Oral Spatiotemporal Nanoassembly for Sequential Genetic Reprogramming from Gut to Periphery Organ

Oral gene therapy for metabolic diseases necessitates physiologically aligned strategies to sequentially regulate the gut-organ axis. Nevertheless, the gastrointestinal environment and unpredictable biodistribution limit the efficiency of conventional gene delivery. Here, we develop Layer-by-Layer Chylomicron-Mimicking Self-Assembly (LbL-CMSA), which enables sequential gene reprogramming from the gut to the peripheral organs.

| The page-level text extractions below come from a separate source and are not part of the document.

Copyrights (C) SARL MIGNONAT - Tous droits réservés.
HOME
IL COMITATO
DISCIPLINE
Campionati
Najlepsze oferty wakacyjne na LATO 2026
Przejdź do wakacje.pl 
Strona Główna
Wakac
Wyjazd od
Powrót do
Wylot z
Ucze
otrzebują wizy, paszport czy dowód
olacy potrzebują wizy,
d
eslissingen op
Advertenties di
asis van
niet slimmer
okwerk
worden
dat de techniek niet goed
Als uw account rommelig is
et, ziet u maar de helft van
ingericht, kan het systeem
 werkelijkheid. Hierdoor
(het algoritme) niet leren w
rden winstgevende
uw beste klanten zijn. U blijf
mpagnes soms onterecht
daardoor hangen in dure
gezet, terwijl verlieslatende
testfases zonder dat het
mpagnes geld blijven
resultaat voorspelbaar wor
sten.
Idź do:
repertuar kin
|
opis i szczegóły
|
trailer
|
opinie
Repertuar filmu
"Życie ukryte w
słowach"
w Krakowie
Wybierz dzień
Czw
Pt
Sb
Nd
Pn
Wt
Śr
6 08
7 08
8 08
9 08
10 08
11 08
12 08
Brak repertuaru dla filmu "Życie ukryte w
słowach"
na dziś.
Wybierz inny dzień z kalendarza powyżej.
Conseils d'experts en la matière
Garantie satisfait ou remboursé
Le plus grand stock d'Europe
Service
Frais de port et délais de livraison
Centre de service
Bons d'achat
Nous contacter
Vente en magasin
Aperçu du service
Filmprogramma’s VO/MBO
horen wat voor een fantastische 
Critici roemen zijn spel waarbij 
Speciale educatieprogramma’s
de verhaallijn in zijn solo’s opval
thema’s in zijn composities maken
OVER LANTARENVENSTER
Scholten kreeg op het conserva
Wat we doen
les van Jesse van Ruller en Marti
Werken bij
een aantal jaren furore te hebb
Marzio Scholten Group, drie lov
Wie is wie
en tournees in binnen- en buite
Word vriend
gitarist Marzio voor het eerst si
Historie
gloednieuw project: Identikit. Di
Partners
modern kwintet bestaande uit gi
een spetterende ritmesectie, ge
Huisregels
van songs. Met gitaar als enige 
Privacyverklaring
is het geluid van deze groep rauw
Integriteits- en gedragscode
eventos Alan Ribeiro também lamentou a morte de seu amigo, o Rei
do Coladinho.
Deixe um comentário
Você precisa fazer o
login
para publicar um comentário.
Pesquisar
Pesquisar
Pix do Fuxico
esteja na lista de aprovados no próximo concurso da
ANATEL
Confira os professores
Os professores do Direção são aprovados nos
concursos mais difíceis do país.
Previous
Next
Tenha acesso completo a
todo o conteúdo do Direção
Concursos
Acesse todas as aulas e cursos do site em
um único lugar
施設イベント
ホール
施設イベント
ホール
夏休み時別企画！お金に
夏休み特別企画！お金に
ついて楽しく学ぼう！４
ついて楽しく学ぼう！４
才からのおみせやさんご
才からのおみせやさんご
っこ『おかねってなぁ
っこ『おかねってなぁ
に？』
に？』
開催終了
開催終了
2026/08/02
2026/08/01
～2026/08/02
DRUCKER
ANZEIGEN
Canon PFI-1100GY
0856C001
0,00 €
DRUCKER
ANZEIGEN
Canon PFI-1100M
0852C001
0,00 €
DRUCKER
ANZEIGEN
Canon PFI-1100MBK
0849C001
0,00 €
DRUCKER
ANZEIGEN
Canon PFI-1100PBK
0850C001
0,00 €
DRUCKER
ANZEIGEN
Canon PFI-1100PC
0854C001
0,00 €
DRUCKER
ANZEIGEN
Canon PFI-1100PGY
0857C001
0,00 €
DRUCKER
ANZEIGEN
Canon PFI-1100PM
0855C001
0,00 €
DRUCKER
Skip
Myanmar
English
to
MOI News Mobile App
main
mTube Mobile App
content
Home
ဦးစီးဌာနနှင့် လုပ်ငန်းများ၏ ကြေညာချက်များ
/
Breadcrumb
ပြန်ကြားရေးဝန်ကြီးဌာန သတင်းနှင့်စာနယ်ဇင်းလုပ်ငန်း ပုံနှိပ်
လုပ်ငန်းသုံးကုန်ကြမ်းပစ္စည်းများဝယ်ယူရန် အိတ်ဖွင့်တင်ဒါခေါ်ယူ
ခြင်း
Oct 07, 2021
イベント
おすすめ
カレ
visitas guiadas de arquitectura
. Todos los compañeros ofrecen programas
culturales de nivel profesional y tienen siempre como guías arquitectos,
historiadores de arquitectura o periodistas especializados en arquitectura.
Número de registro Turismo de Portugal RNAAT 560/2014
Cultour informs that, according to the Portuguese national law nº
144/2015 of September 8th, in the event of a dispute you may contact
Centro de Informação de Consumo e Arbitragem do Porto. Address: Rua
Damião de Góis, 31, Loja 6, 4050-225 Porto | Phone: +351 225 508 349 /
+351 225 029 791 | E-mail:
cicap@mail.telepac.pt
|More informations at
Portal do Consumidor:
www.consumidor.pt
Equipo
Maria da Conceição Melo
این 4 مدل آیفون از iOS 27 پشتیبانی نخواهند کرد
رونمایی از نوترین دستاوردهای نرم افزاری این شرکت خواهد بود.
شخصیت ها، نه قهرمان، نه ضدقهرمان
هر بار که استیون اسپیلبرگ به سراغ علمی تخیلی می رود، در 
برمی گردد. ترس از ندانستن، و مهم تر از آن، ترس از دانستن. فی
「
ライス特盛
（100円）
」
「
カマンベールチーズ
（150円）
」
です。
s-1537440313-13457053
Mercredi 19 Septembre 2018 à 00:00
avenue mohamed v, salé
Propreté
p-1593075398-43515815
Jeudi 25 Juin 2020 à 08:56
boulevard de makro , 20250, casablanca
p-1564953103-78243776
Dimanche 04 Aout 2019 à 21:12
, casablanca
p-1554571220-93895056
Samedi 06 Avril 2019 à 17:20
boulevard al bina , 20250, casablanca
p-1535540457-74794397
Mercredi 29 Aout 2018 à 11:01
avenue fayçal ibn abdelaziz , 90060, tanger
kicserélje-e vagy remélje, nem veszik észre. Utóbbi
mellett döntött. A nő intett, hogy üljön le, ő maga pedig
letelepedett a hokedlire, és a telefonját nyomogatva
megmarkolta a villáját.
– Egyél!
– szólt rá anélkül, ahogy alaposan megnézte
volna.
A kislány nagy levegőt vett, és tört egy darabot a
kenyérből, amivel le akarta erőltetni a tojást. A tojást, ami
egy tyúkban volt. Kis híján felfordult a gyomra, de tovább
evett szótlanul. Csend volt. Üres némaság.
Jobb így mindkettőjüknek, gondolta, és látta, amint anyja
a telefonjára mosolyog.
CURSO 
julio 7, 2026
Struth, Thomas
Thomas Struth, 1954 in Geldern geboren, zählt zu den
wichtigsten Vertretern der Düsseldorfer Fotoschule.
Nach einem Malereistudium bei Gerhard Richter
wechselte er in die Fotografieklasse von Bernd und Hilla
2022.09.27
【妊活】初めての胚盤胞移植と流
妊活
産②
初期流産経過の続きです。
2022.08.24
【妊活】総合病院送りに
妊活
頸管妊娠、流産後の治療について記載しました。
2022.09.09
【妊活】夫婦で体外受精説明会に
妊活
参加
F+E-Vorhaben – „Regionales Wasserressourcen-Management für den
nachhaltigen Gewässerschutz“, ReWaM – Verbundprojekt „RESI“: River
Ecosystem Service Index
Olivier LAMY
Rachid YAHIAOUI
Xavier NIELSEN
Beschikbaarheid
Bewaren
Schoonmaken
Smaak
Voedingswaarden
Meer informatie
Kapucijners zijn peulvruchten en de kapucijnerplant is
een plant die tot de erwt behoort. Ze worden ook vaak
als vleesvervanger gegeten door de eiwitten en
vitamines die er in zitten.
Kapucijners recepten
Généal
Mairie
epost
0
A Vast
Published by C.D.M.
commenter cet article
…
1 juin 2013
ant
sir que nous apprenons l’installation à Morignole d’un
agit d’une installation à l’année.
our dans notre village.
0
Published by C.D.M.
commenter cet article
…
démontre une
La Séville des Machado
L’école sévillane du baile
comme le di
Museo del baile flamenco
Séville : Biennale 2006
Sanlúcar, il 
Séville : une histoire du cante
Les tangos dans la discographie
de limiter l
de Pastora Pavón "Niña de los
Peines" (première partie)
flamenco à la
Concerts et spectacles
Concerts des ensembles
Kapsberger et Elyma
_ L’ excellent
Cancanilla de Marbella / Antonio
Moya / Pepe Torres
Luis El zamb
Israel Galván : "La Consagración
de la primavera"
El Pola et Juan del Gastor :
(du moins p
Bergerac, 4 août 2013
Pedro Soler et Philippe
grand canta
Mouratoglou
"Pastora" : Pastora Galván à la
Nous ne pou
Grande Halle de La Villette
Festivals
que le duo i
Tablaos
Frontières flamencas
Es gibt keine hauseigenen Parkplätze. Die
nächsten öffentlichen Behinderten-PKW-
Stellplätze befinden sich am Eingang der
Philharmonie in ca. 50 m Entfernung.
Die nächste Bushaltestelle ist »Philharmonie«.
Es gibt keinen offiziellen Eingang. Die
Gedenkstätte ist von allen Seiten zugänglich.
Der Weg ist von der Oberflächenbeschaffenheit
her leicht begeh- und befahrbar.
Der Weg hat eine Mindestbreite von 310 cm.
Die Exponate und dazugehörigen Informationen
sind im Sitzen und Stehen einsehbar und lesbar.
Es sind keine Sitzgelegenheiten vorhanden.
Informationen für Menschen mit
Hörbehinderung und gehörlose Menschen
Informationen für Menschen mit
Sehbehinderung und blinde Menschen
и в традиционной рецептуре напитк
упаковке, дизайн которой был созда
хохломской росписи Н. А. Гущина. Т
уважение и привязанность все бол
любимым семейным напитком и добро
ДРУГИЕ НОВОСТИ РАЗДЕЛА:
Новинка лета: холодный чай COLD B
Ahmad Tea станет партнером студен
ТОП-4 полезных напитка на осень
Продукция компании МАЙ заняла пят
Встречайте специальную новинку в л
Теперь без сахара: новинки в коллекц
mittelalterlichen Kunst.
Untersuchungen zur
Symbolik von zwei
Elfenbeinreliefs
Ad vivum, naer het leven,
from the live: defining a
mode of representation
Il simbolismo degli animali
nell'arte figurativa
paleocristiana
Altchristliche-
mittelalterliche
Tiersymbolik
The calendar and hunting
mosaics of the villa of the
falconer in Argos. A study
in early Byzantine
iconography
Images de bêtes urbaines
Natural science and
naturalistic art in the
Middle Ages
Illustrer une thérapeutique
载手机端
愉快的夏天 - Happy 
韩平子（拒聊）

Utilizing dynamic layer-shedding kinetics, the outer bile-salt shell peels off in enterocytes to release siRNA for local intestinal reprogramming. Subsequently, the inner lipopeptoplex layer mimics chylomicrons, entering lymphatic trafficking to bypass hepatic first-pass metabolism and deliver genes to distal metabolic organs. In an obesity model, LbL-CMSA down-regulates obesogenic genes in gut–adipose tissues by sequentially blocking intestinal fat influx and adipocyte storage. By modulating genetic cargos, LbL-CMSA attenuates endotoxin translocation across the leaky gut to amplify anti-fibrogenic effects in a steatohepatitis model. Overall, LbL-CMSA shows its potential as a modular nanoplatform for combination gene therapy to overcome complex metabolic disorders efficiently.